EXERCISE REQUIREMENTS: Return every entry exactly as written.

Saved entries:
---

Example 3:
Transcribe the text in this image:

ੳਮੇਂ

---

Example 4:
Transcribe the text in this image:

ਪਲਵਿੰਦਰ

TASK ANSWER:
---

Example 3:
Transcribe the text in this image:

ੳਮੇਂ

---

Example 4:
Transcribe the text in this image:

ਪਲਵਿੰਦਰ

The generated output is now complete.